Nur Neuwagen sollen von Zulassungsverbot betroffen sein

Symbolisches Rotlicht für Fahrzeuge aus dem Volkswagenkonzern: Das Bundesamt für Strassen will verhindern, dass von den Abgas-Manipulationen betroffene Fahrzeuge neu in der Schweiz zugelassen werden. (Archivbild)

Symbolisches Rotlicht für Fahrzeuge aus dem Volkswagenkonzern: Das Bundesamt für Strassen will verhindern, dass von den Abgas-Manipulationen betroffene Fahrzeuge neu in der Schweiz zugelassen werden. (Archivbild)

Das Bundesamt für Strassen (ASTRA) hat das angekündigte Zulassungsverbot für die von den Abgas-Manipulationen betroffenen Fahrzeuge präzisiert. Neuzulassungen sollen demnach verhindert werden, Schweizer Occasionsautos sind dagegen nicht betroffen.

Aus Gründen des Konsumenten- und Umweltschutzes bereite das ASTRA Verfügungen vor, um zu verhindern, dass weitere möglicherweise betroffene Fahrzeuge auf Schweizer Strassen gelangten, heisst es in einer Mitteilung der Behörde vom Montagabend.

Gemäss neusten Erkenntnissen gehe das ASTRA davon aus, dass in der Schweiz rund 130'000 Fahrzeuge potenziell betroffen sein könnten und auf Schweizer Strassen verkehrten. Es gehe ausschliesslich um Modelle aus dem Volkswagenkonzern der Marken Audi, Seat, Skoda und Volkswagen der Baujahre 2009 bis 2014. Dabei handle es sich um EURO5-Fahrzeuge, die mit Dieselmotoren in den Ausführungen 1.2 TDI, 1.6 TDI und 2.0 TDI ausgerüstet seien.

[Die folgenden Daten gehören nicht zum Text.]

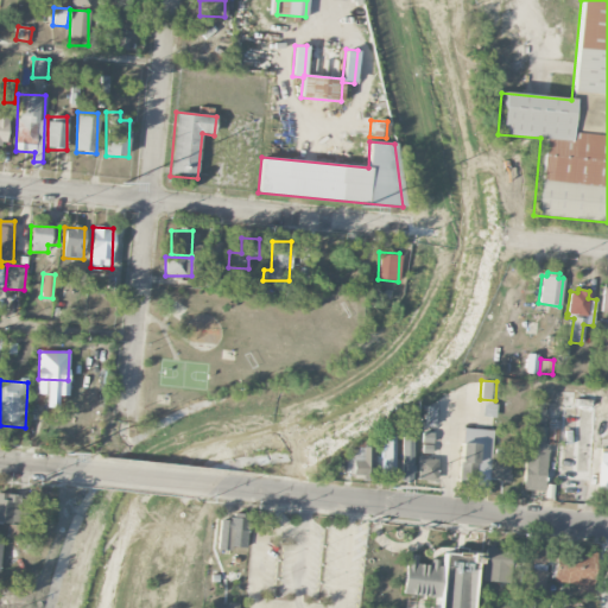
[(548,428),(526,426),(523,491),(544,492),(548,428)]
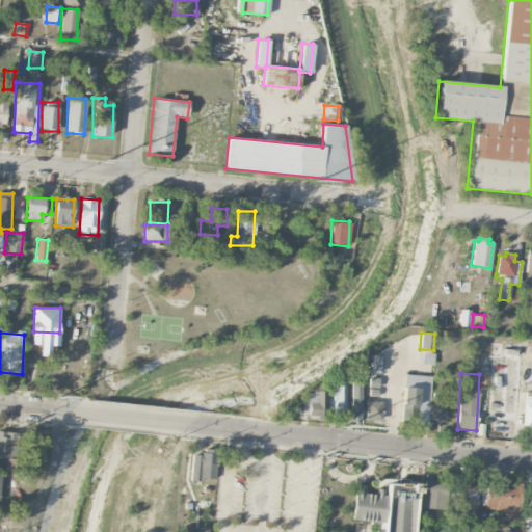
[(430,376),(403,375),(402,423),(416,424),(416,429),(428,429),(430,376)]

Die Abklärungen, ob und falls ja welche dieser Fahrzeugtypen tatsächlich mit manipulierter Software ausgestattet seien, dauerten noch an, heisst es weiter. Das ASTRA bereitet aber Verfügungen vor, um zu verhindern, dass neue, noch nicht zugelassene Fahrzeuge oder Occasionsfahrzeuge aus dem Ausland in der Schweiz in Verkehr gesetzt werden könnten.

Nicht betroffen von dieser Verfügung würden Schweizer Occasionsautos und alle bereits in der Schweiz immatrikulierten Fahrzeuge. Diese dürften weiter verkehren oder als Occasionen gehandelt werden.

Über die Zulassungsdaten des ASTRA sowie der Strassenverkehrsämter seien diese Fahrzeuge jederzeit für die kommende Rückrufaktion zu lokalisieren und anschliessend zu reparieren, schreibt das Bundesamt weiter.